You are viewing a plain text version of this content. The canonical link for it is here.

Posted to dev@mahout.apache.org by Karl Wettin <ka...@gmail.com> on 2008/04/18 22:29:45 UTC

Thread safety

I suppose nothing has to be thread safe, right?



     karl

Re: Maven

Posted by Isabel Drost <ap...@isabel-drost.de>.

On Saturday 19 April 2008, Karl Wettin wrote:
> I.e. create a module call core and mode all the code there.

+1 from me.

-- 
Strategy:	A long-range plan whose merit cannot be evaluated until sometime	
after those creating it have left the organization.
  |\      _,,,---,,_       Web:   <http://www.isabel-drost.de>
  /,`.-'`'    -.  ;-;;,_
 |,4-  ) )-,_..;\ (  `'-'
'---''(_/--'  `-'\_) (fL)  IM:  <xm...@spaceboyz.net>

Re: Maven

Posted by Sean Owen <sr...@gmail.com>.

FWIW I am feeling a +1 on this. It feels like a decent bit of
future-proofing of our directory structure.

On Fri, Apr 18, 2008 at 7:25 PM, Karl Wettin <ka...@gmail.com> wrote:
>  Nothing at all. I just want to:
>
>  svn co http://svn.../trunk trunk
>  cd trunk
>  mkdir core
>  svn mv * core
>  svn commit
>
>  I.e. create a module call core and mode all the code there.
>
>  Future modules would then be placed in trunk root just as core, not as some
> sub directory of the core.
>
>  I just want to support Maveners like my self the use it to set up the
> development environment. It is very handy when if you like me create a new
> copy of the trunk for each patch you work on.
>
>  Official build, test, et c would still be Ant. Some root build.xml would
> have to be produced the day a second module is added.

Re: Maven

Posted by Karl Wettin <ka...@gmail.com>.

> I.e. create a module call core and mode all the code there.
>

I'm glad you're all cool with this.

I'll soon execute:

> svn mkdir https://svn.apache.org/repos/asf/lucene/mahout/trunk/core -m "MAHOUT-17, Use Maven project file system"
> svn mv https://svn.apache.org/repos/asf/lucene/mahout/trunk/build.xml https://svn.apache.org/repos/asf/lucene/mahout/trunk/core -m "MAHOUT-17, Use Maven project file system"
> svn mv https://svn.apache.org/repos/asf/lucene/mahout/trunk/src https://svn.apache.org/repos/asf/lucene/mahout/trunk/core -m "MAHOUT-17, Use Maven project file system"
> svn mv https://svn.apache.org/repos/asf/lucene/mahout/trunk/lib https://svn.apache.org/repos/asf/lucene/mahout/trunk/core -m "MAHOUT-17, Use Maven project file system"




         karl

Re: Maven

Posted by Karl Wettin <ka...@gmail.com>.

Sean Owen skrev:
> (What can I do to prepare?
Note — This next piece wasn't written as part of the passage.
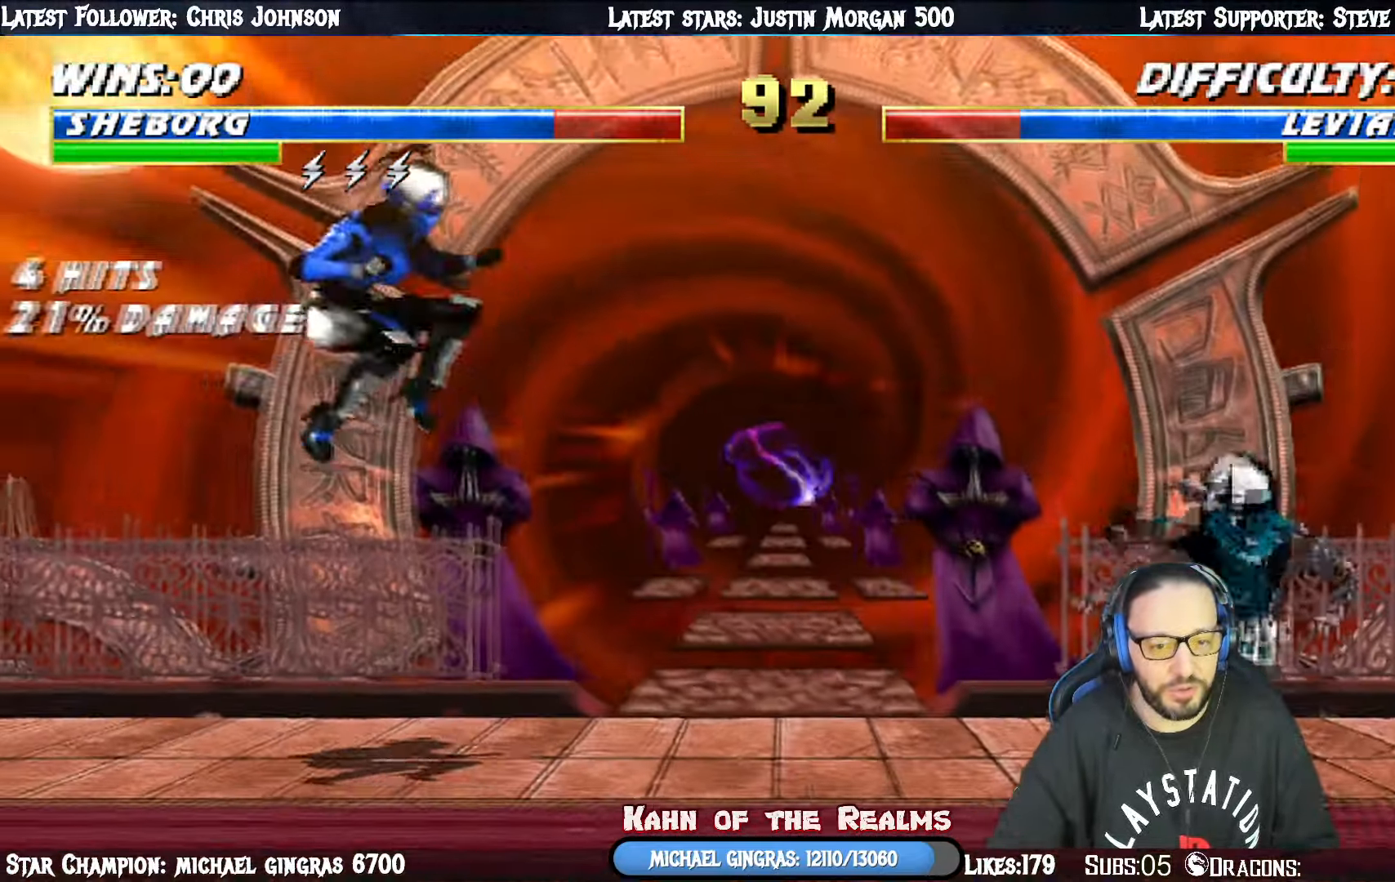
{"buttons": ["CROSS"], "right_stick": "center"}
I think my stuff is laid out very very
> standardly and I have a Maven pom.xml even, which I can bring forward.
> I always thought Maven was a small pain to maintain, but, that's
> because I wasn't using it myself and getting value.)

Nothing at all. I just want to:

svn co http://svn.../trunk trunk
cd trunk
mkdir core
svn mv * core
svn commit

I.e. create a module call core and mode all the code there.

Future modules would then be placed in trunk root just as core, not as 
some sub directory of the core.

I just want to support Maveners like my self the use it to set up the 
development environment. It is very handy when if you like me create a 
new copy of the trunk for each patch you work on.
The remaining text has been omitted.